WHAT YOU SHOULD DO: Reproduce only the lines of the material below that start at the line containing "FIGURE 3 | Summary" and stop at the line containing "Figure 2. ( a". Keep both end lines.
***** PROVIDED RECORDS
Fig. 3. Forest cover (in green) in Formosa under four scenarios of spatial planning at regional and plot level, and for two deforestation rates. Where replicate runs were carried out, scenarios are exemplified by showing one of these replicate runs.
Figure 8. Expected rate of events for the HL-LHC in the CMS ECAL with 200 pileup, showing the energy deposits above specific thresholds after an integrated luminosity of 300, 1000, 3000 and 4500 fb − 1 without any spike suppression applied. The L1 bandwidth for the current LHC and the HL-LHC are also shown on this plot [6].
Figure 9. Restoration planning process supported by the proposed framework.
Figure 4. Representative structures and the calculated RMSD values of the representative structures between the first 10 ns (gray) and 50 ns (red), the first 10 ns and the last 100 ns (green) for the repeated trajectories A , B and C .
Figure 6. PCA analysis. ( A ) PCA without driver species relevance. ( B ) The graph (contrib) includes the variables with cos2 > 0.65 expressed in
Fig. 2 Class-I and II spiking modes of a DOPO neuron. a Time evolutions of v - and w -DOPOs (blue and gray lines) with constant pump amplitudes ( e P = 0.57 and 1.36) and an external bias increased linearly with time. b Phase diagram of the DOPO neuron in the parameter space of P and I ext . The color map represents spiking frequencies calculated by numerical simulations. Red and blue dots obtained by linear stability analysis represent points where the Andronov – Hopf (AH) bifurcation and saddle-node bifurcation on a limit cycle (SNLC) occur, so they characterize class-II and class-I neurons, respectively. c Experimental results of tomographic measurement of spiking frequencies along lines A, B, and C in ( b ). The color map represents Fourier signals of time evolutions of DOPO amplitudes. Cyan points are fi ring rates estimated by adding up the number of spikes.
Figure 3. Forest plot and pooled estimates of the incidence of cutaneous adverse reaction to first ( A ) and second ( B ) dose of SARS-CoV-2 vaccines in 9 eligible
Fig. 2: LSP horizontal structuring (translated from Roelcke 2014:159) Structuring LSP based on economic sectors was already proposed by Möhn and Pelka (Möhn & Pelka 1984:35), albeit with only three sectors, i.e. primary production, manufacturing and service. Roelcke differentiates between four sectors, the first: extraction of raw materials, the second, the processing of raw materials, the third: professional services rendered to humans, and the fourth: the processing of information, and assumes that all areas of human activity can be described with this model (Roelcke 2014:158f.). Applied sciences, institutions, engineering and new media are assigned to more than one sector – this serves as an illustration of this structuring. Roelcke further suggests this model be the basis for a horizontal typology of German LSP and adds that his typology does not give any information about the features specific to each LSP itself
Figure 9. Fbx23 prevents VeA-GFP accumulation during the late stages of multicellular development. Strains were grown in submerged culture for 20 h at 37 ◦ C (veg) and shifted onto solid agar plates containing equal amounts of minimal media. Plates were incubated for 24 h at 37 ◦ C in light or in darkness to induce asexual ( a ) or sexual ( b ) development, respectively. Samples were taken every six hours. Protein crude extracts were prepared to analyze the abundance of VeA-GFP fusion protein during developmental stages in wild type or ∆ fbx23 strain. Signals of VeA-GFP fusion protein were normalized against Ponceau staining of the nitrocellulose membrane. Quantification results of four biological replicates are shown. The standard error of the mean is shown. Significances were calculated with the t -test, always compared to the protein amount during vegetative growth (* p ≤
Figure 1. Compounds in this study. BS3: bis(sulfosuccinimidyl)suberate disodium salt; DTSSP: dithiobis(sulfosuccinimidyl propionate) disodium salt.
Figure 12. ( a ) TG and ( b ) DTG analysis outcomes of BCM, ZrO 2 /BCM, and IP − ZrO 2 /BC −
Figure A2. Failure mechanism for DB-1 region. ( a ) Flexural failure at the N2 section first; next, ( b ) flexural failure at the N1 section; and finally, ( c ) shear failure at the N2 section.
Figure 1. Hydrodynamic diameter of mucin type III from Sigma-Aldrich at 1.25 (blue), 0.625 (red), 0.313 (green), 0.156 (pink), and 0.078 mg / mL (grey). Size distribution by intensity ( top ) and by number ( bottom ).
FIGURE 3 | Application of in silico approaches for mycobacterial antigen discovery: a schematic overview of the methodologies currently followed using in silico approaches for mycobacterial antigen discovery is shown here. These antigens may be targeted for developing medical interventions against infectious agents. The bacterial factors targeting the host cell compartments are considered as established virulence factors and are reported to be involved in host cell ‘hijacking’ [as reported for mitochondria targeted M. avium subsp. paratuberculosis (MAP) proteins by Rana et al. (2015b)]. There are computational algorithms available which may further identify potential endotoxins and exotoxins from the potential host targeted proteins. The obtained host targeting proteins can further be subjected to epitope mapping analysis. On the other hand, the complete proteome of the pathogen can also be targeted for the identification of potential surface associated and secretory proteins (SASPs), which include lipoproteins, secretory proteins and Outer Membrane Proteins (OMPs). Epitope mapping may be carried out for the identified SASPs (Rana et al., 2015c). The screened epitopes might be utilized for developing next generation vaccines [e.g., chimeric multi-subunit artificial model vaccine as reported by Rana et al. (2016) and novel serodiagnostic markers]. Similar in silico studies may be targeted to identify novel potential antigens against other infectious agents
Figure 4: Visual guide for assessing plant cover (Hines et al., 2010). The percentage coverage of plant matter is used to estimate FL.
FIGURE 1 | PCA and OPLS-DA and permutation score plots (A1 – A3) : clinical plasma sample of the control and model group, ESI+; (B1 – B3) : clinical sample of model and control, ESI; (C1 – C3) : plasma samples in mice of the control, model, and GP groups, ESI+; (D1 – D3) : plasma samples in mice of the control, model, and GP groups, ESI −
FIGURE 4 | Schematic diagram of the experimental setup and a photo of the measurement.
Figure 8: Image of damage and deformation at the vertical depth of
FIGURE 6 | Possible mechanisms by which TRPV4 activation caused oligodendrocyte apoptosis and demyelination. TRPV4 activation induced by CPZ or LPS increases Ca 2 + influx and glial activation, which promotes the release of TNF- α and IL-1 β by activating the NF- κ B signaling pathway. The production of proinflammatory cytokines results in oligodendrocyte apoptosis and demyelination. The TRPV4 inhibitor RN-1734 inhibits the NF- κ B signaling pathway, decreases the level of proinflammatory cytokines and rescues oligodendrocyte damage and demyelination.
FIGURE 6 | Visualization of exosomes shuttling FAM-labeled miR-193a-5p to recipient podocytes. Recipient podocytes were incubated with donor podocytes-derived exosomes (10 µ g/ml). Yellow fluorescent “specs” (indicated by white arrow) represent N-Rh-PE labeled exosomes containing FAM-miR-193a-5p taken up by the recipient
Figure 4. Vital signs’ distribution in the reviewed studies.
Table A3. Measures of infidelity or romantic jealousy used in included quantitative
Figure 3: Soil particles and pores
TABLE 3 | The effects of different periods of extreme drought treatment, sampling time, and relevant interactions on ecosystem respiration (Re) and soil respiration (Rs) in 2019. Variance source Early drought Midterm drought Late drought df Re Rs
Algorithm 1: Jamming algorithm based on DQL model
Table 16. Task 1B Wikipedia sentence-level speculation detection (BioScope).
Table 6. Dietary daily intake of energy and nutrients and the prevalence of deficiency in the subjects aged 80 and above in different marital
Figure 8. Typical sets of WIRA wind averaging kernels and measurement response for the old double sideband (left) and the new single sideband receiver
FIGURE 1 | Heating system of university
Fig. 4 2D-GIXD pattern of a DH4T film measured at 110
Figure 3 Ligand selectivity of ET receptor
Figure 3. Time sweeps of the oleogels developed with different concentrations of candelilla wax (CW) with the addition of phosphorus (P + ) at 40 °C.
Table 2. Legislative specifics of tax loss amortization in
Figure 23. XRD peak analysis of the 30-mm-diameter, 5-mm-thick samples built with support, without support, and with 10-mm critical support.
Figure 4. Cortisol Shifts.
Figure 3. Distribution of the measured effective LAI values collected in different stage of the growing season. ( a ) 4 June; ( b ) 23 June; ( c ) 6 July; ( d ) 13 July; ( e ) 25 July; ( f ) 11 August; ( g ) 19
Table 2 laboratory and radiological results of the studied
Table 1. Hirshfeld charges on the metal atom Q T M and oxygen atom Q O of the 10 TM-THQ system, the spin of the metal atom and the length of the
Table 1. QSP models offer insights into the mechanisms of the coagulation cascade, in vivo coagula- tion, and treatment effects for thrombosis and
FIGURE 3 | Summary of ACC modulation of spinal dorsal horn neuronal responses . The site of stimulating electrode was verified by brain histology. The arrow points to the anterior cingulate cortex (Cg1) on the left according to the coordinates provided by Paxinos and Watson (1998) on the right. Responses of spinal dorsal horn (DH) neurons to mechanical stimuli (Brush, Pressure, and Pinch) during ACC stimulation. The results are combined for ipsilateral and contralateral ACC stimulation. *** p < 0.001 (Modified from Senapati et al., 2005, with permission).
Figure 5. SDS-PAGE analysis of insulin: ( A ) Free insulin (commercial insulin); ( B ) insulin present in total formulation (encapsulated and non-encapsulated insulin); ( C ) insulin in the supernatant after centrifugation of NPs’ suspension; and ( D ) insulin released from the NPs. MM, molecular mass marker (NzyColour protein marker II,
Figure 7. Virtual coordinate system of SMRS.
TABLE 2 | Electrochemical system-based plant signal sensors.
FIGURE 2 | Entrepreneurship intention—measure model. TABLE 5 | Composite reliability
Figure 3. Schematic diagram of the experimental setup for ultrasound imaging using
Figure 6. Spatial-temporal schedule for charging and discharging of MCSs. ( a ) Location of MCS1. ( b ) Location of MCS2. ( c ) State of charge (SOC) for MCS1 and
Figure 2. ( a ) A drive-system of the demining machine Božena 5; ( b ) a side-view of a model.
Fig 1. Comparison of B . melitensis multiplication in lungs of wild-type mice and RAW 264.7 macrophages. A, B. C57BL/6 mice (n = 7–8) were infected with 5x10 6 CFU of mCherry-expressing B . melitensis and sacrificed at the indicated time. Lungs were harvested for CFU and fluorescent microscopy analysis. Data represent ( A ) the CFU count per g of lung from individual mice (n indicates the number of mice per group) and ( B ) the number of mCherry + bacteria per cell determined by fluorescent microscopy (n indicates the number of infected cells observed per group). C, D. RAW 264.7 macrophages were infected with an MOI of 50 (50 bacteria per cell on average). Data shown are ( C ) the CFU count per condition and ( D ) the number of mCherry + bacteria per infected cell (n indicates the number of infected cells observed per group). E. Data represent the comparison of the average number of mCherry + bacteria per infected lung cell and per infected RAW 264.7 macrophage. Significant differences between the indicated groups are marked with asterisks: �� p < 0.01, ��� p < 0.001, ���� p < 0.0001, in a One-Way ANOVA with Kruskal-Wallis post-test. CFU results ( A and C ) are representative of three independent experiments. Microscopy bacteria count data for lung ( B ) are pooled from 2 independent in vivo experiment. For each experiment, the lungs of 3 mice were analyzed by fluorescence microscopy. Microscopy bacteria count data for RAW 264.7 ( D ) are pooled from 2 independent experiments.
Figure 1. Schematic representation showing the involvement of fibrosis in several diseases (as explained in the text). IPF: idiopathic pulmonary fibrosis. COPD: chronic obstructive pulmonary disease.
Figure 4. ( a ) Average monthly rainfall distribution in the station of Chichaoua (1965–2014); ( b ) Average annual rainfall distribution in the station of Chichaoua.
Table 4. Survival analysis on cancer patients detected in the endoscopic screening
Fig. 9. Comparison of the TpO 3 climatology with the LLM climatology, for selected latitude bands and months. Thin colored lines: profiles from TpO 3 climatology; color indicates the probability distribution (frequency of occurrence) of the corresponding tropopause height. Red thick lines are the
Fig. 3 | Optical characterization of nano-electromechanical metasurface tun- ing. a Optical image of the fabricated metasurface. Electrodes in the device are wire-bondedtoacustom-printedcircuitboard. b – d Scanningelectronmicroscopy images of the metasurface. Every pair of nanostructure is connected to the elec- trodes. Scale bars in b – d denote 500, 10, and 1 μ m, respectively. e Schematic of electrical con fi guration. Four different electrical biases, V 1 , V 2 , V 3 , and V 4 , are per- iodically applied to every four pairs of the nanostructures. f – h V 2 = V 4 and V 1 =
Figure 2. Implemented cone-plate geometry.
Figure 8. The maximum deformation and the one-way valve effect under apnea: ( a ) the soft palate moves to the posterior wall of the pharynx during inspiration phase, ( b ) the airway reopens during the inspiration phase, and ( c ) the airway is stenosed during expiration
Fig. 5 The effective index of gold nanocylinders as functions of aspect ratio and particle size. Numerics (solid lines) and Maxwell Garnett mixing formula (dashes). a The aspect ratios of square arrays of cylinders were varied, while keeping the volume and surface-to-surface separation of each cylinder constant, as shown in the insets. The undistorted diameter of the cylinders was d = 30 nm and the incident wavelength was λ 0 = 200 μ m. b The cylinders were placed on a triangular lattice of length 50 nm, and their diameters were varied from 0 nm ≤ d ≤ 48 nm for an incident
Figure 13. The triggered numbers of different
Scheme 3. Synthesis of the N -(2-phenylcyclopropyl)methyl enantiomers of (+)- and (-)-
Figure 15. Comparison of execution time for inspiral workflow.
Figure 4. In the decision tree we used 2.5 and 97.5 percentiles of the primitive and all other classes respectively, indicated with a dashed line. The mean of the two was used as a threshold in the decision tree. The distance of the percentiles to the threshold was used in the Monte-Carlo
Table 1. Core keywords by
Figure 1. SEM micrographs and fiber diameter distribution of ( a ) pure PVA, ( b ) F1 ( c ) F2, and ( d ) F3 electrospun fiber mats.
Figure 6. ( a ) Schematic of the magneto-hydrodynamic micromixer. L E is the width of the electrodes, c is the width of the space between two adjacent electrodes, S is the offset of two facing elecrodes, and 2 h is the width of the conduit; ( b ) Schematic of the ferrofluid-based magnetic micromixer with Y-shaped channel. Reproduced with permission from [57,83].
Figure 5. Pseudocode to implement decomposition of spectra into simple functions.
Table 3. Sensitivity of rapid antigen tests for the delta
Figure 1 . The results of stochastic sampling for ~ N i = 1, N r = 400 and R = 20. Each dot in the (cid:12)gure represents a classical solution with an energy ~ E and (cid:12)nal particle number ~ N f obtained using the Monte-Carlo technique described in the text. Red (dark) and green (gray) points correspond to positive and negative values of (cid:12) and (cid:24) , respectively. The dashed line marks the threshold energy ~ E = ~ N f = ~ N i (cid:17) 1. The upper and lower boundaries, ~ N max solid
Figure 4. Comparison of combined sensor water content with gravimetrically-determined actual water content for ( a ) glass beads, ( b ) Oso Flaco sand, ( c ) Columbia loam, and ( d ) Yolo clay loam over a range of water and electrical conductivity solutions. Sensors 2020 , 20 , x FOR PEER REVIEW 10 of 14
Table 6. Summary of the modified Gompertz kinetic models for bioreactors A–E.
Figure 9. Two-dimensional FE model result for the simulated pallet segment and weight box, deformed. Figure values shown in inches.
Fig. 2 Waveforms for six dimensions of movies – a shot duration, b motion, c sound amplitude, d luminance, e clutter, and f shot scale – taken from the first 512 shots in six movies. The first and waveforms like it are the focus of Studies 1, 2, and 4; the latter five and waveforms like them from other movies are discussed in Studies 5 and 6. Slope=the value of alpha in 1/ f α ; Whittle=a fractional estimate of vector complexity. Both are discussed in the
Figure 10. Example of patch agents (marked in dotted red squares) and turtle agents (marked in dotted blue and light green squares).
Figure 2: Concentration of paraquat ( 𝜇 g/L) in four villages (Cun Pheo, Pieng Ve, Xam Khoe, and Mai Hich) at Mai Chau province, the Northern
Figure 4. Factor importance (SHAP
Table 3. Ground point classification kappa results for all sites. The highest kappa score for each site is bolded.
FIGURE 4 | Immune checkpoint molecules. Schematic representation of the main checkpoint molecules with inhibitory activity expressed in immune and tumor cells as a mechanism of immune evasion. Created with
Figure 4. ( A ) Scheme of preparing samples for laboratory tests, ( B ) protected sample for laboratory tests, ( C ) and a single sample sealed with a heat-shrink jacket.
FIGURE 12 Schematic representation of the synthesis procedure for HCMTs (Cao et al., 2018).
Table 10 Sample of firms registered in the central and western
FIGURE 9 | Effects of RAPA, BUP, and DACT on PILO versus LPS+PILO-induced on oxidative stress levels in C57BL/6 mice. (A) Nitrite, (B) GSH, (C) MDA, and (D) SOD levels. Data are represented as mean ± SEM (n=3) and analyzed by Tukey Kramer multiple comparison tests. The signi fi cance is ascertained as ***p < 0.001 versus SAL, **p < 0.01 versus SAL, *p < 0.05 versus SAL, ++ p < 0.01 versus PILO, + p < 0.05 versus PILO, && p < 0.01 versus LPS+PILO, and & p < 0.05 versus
**********
SOLUTION TO THE PROBLEM:
FIGURE 3 | Summary of ACC modulation of spinal dorsal horn neuronal responses . The site of stimulating electrode was verified by brain histology. The arrow points to the anterior cingulate cortex (Cg1) on the left according to the coordinates provided by Paxinos and Watson (1998) on the right. Responses of spinal dorsal horn (DH) neurons to mechanical stimuli (Brush, Pressure, and Pinch) during ACC stimulation. The results are combined for ipsilateral and contralateral ACC stimulation. *** p < 0.001 (Modified from Senapati et al., 2005, with permission).
Figure 5. SDS-PAGE analysis of insulin: ( A ) Free insulin (commercial insulin); ( B ) insulin present in total formulation (encapsulated and non-encapsulated insulin); ( C ) insulin in the supernatant after centrifugation of NPs’ suspension; and ( D ) insulin released from the NPs. MM, molecular mass marker (NzyColour protein marker II,
Figure 7. Virtual coordinate system of SMRS.
TABLE 2 | Electrochemical system-based plant signal sensors.
FIGURE 2 | Entrepreneurship intention—measure model. TABLE 5 | Composite reliability
Figure 3. Schematic diagram of the experimental setup for ultrasound imaging using
Figure 6. Spatial-temporal schedule for charging and discharging of MCSs. ( a ) Location of MCS1. ( b ) Location of MCS2. ( c ) State of charge (SOC) for MCS1 and
Figure 2. ( a ) A drive-system of the demining machine Božena 5; ( b ) a side-view of a model.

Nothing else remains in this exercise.